Josephina Anna Maria


This story was published in Overland no 12 in June 1958. For  our sixtieth anniversary, Tara Cartland has revisited the story as part of the ‘Fancy cuts’ project.

Wind tore through the darkness, and rain was beating down in heavy showers, the night one of the Sicilian wood-carters came to the door of Ryan’s Hotel and hanged on it so that its shrunken panels rattled. Michael had shut-up at nine o’clock; bolted the windows and barred the doors against the wind and rain.
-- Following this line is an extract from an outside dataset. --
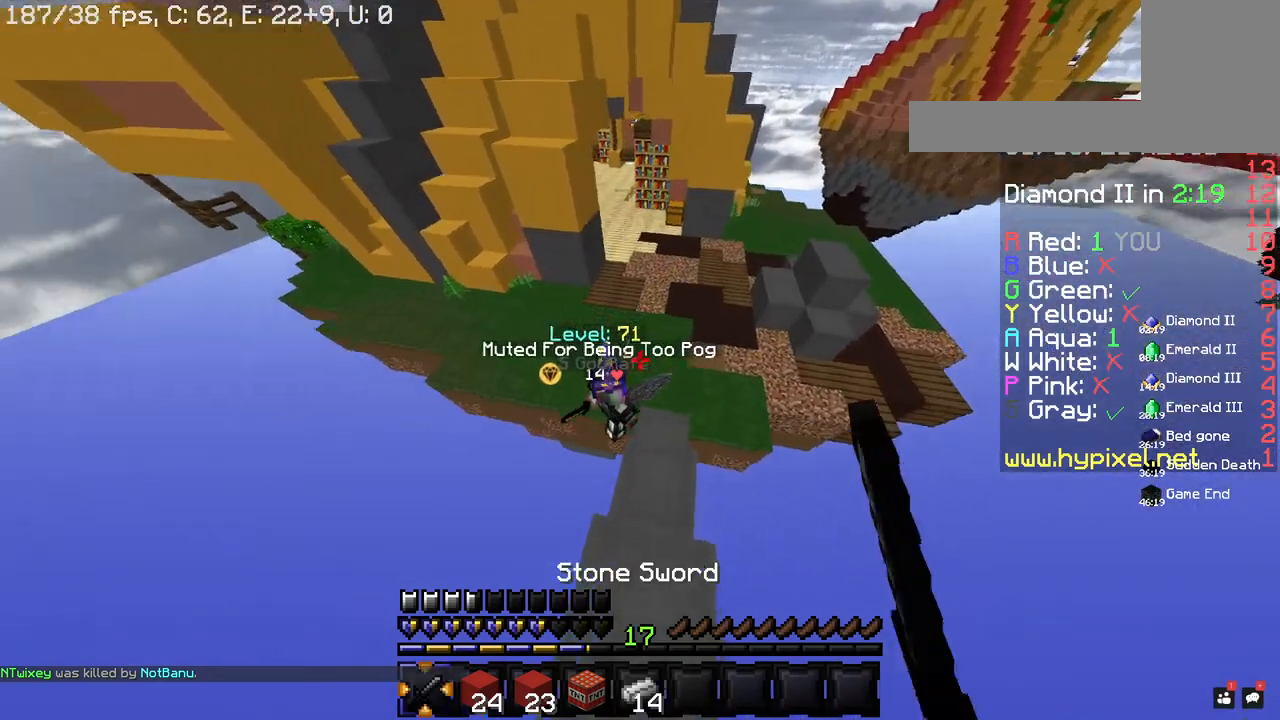
{"keys": ["a", "w"], "mouse": ["left"], "events": [[240, "mouse_left", "up"], [260, "d", "down"], [280, "mouse_left", "down"], [420, "a", "down"], [500, "d", "up"]]}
Roused out of his sleep, he got up, thrust his arms into an old overcoat, and barefoot went to open the door, cursing the fool who was out on such a night and might want a bed at that hour.

Mary heard him open the door, and the noise of wind and run rush in over Denari’s voice. She had been in bed with a cold all day. Michael had strapped a whisky pack to her back and shoulders before he went to bed himself, a few hours ago.
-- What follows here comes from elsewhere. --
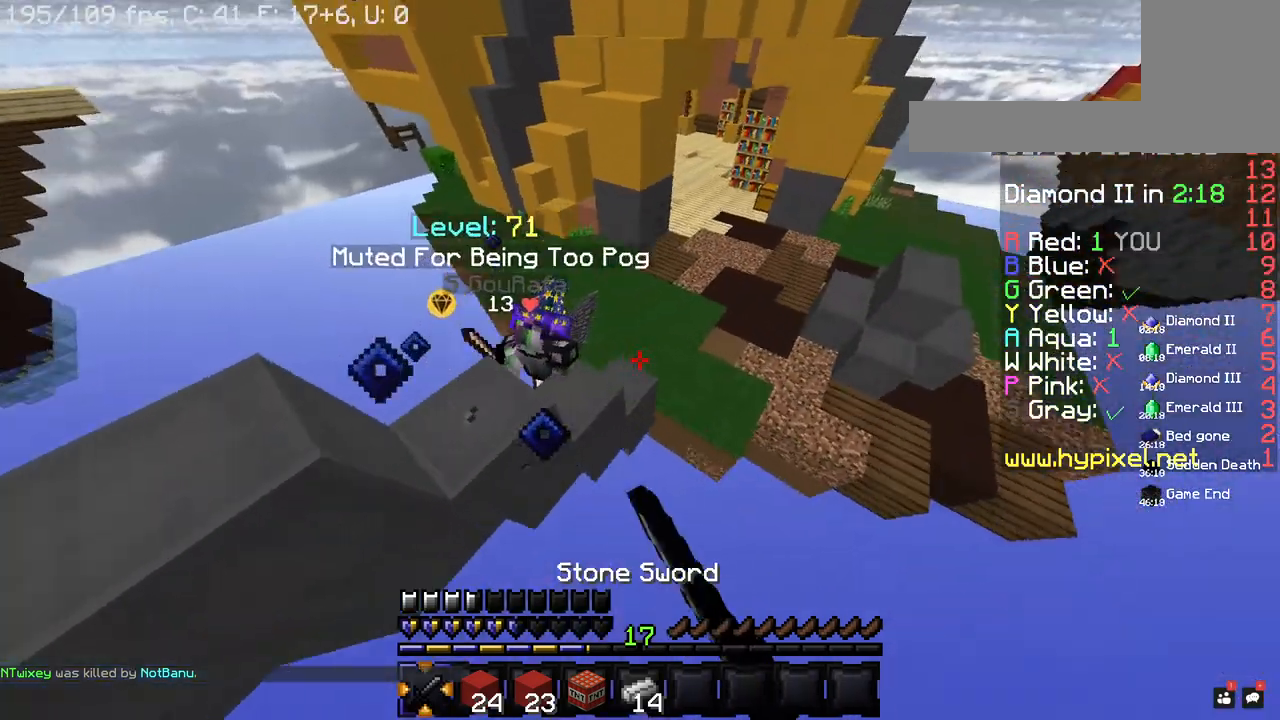
{"keys": ["w"], "mouse": ["right"], "events": [[40, "mouse_left", "up"], [360, "a", "up"], [480, "mouse_right", "down"]]}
“But she’s ill. She can’t go out,” Michael shouted.

The Sicilian cried out in a broken, distraught way; and Michael slammed the door.

“What is it?” Mary called from her bed.

Mick went to her.

“Denari says his wife’s bad. You can’t go, I told him. I will not have you running about after these people, and yourself ill. Why can’t they make their arrangements? Didn’t the woman know what was going to happen? They’ve just got into the way of depending on you, and be-God, it’s got to stop. Does he think I’m going to have you catchin’ your death going out on a night like this?”

“It’s her first baby, Mich. The poor thing –”

Mick went out of the room to fasten the bolts of the door again. When he returned to the bedroom, Mary was standing with her clothes on. She had wrapped a shawl round her head and chest: dragged on her stockings and shoes.

“I’m going, Mick,” she said. “How could I rest, thinking of the poor soul, and nobody to help her.”

“You’ll do no such thing,” Mick blustered. “Go back to your bed, woman.”

But her knew there was no arguing with his wife when her face took that set look: her eyes were seeing four mounds of earth which covered her own babies, down near the Salt Lake.

“Get the lantern. And we’d better take a couple of blankets,” Mary said. “It’s a broken-down shack Denari’s living in. Scarcely a stick of furniture or a rag in it. I’ve got my own things in a bag here.”

They went out into the wind and rain. Wrapped in great coats and carrying their bundles, they stumbled along the road by the light of the lantern Mick carried, until they came to the railway line, where three or four Sicilians, who carted wood for the mines in Kalgoorlie, had built themselves huts and makeshift shelters of bags and kerosene tins.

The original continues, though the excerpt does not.